Proper Dog FF. Had it on a scale yet?


----------



## foofighter (Dec 19, 2008)

no not yet,  i really need to invest in a scale though


----------



## rhauft (Aug 8, 2006)

BunnV said:


> Proper Dog FF. Had it on a scale yet?


Don't you know it's not polite to ask a lady her weight? Even if that lady is a dog...


----------



## foofighter (Dec 19, 2008)

an Italian lady at that


----------



## vladvm (May 4, 2010)

looks like chinarello j/k...


----------



## foofighter (Dec 19, 2008)

haha vladvm  

i'm sure it's mental but i'm definitely riding better...well i have a lot lighter wheelset than the FP7 this go around so that helps


----------



## colnagorapid (Sep 17, 2010)

nice bike, nice choice going with campy, suits the bike better, I am still in the process of building my paris, just missing the gruppo cant wait to get on it


----------



## foofighter (Dec 19, 2008)

took the dog out for a run today on my lunch break. WOW man riding on the trail headed out towards the bay had some decent on shore breeze but on the ride back I was hauling some serious arse. It's as if the bike wanted to keep going faster. The harder I pushed the better it felt. I was cruising along at 20 and another rider passed me on my left...well i had the legs today and the dog wanted to run. I put the gas on and caught up to him with enough gap that I wasnt benefiting from the draft and paced him. After a few miles he relented  and we chatted and complimented me on how good the bike looks  made my day.

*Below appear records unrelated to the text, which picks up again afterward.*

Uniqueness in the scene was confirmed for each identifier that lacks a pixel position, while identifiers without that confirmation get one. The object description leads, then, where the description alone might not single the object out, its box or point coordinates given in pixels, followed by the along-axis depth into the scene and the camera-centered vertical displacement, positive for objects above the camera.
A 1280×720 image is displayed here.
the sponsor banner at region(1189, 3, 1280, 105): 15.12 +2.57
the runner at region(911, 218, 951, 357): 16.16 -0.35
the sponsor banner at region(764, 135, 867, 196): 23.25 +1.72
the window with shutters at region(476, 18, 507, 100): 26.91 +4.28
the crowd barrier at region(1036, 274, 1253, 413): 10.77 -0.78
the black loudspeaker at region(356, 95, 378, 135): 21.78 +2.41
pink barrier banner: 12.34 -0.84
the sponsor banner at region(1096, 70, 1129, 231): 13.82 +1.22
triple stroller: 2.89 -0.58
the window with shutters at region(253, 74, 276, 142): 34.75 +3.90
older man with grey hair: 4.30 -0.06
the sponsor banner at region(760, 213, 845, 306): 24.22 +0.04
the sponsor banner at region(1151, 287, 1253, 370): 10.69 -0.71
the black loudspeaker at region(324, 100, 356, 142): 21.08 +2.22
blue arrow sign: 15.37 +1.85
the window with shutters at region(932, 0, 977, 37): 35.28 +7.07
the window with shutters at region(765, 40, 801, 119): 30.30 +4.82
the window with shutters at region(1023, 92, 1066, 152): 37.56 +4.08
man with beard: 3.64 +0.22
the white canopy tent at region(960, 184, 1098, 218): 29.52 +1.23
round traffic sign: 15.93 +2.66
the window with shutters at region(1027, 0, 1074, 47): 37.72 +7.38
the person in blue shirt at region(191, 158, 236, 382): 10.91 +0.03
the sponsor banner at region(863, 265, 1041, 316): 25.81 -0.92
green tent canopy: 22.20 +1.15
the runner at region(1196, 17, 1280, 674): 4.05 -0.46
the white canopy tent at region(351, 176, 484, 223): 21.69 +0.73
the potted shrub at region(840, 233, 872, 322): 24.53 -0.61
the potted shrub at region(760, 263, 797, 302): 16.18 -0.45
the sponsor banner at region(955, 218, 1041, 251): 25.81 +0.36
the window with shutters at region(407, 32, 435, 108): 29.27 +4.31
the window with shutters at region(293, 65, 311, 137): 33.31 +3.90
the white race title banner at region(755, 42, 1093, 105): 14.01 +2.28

Oh I got a scale today and weighed the Italian. Fully loaded with bottle cages, speedplay pedals, cadence sensor etc. 16.36 lbs. Respectable in my book.


----------



## joep721 (May 4, 2009)

Foo, dude now I have to live vicariously through you and your sweet dogma. Beautiful bike my friend. Have fun and enjoy the ride - I think you are already having fun!  

Joe


----------



## Clanky44 (Apr 6, 2011)

foofighter said:


> took the dog out for a run today on my lunch break. WOW man riding on the trail headed out towards the bay had some decent on shore breeze but on the ride back I was hauling some serious arse. It's as if the bike wanted to keep going faster. The harder I pushed the better it felt. I was cruising along at 20 and another rider passed me on my left...well i had the legs today and the dog wanted to run. I put the gas on and caught up to him with enough gap that I wasnt benefiting from the draft and paced him. After a few miles he relented  and we chatted and complimented me on how good the bike looks  made my day.
> 
> Oh I got a scale today and weighed the Italian. Fully loaded with bottle cages, speedplay pedals, cadence sensor etc. 16.36 lbs. Respectable in my book.

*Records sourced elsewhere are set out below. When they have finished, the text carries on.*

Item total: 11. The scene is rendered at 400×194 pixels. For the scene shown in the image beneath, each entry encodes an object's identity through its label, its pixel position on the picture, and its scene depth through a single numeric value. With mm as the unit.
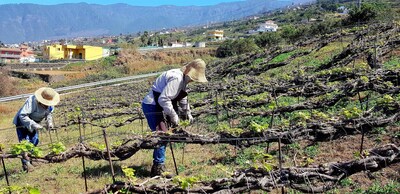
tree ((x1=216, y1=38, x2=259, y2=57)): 53362
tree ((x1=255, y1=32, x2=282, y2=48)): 50781
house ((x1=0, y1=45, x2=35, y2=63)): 107812
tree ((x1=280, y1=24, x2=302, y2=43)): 45031
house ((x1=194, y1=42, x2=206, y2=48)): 91250
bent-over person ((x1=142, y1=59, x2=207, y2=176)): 6316
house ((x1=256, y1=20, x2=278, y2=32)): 121469
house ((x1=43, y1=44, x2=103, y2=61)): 82062
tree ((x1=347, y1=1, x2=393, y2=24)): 34062
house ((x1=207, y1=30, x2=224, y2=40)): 127444
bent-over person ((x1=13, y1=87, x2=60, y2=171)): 7883
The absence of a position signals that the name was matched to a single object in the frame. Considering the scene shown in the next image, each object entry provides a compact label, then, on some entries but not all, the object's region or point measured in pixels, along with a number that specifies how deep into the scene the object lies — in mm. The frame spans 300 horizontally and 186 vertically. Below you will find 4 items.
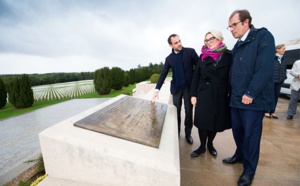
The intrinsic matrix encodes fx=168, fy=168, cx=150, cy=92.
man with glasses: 1650
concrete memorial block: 1304
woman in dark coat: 2117
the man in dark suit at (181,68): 2705
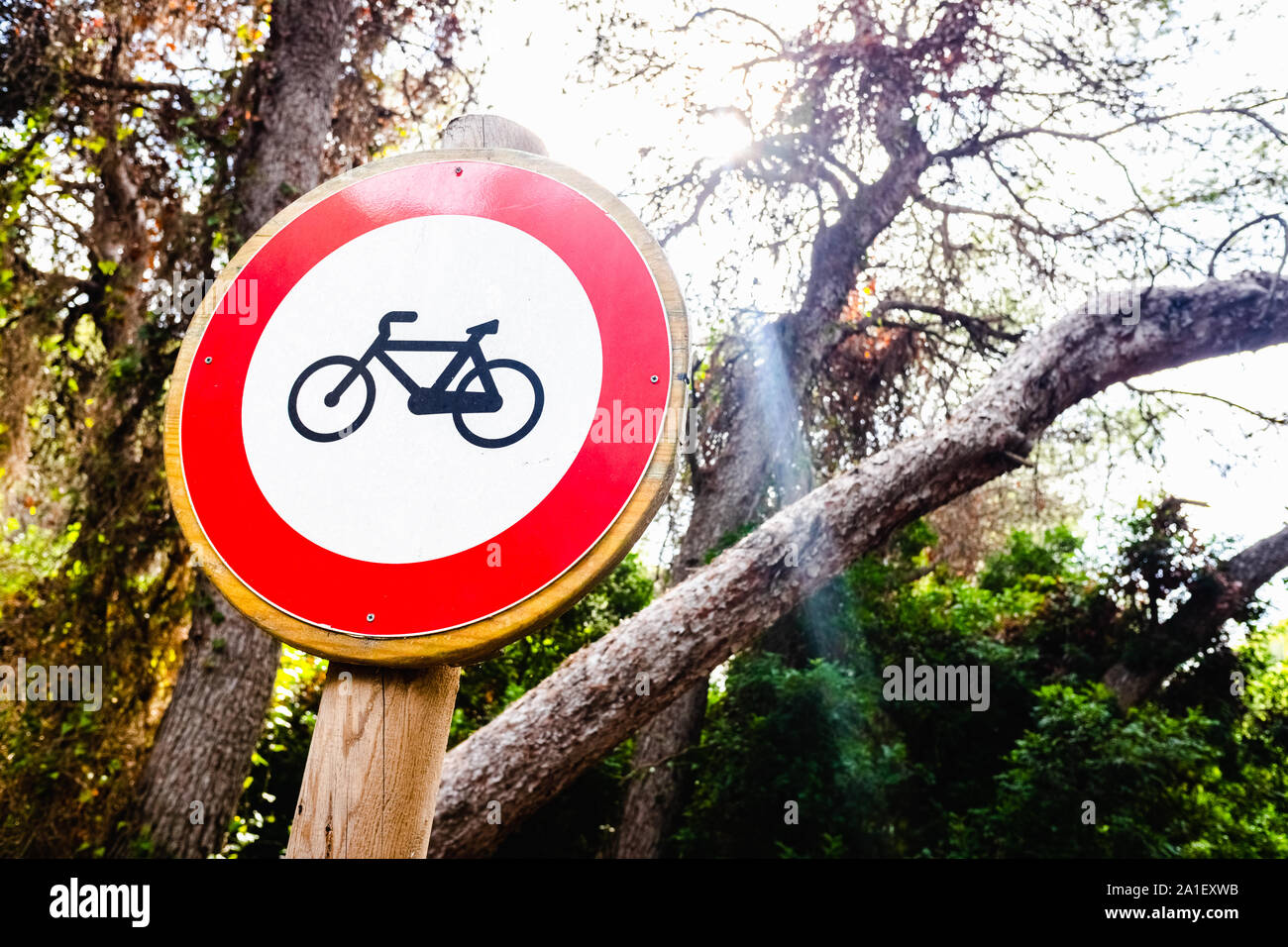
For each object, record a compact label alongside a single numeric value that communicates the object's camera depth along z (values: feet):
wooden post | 3.52
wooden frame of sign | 3.41
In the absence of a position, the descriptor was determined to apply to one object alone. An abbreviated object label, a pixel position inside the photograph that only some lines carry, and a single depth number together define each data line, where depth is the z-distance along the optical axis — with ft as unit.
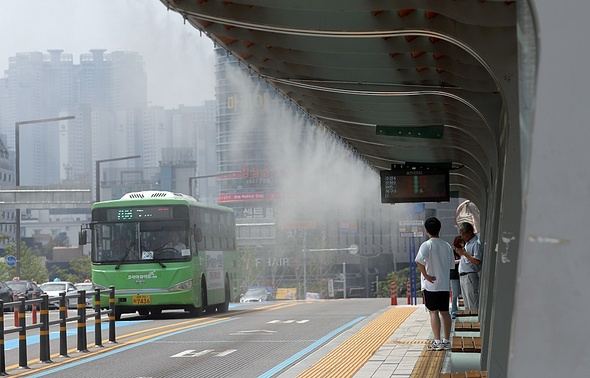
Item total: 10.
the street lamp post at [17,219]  176.37
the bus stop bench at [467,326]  46.29
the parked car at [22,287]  164.35
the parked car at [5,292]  147.83
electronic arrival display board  69.26
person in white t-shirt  48.62
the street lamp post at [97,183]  194.47
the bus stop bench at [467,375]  27.91
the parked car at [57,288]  164.14
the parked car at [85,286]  177.06
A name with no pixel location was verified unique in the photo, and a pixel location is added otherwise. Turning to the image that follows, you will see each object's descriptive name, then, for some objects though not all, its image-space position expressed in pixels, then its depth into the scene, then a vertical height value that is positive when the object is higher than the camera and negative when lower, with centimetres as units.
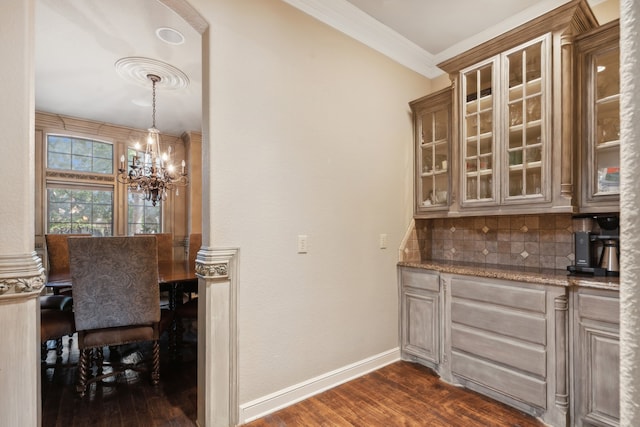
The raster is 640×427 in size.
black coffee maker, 213 -23
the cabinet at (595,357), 184 -84
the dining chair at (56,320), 250 -87
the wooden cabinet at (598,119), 207 +63
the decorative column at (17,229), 141 -7
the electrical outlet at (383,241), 292 -25
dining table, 274 -59
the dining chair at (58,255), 352 -46
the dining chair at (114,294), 232 -60
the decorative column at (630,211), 35 +0
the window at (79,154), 494 +93
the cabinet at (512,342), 204 -89
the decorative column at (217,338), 194 -76
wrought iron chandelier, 375 +51
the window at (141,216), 555 -5
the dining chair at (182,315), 299 -93
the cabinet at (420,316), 272 -89
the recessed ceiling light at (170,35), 279 +157
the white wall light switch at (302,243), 238 -22
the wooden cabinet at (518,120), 217 +71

Stunning ride foofighter!! :thumbsup: 

I'm envious of your weather, forecast around my parts is for flurries for the next 4 days!  To give you some perspective on the weight, my quattro 57.5 fully loaded with LOOK pedals and with bottle cages came out to 18.2 lbs.


----------



## foofighter (Dec 19, 2008)

thanks Joep721: for a long time i've lived vicariously through other dogma owners on this board so as they say "every dog has it's day"  let's hope yours is soon!

Clanky44: I totally am lucky to live in socal, today on my ride bike home i registered 96 degrees on the tarmac so it was a bit warm. Once again the dog didnt disappoint, I climb this hill that I gauge myself on fitness etc and last year i struggled to maintain 6mph up that thing today...a tad over 9mph i'll attribute a portion of it to the bike and the rest on me losing 28lbs 

And as i mentioned i really think these pinarellos have some heft on them only for better handling...so i'm perfectly okay with it. Although i've been eyeballing some lighter skewers LOL


----------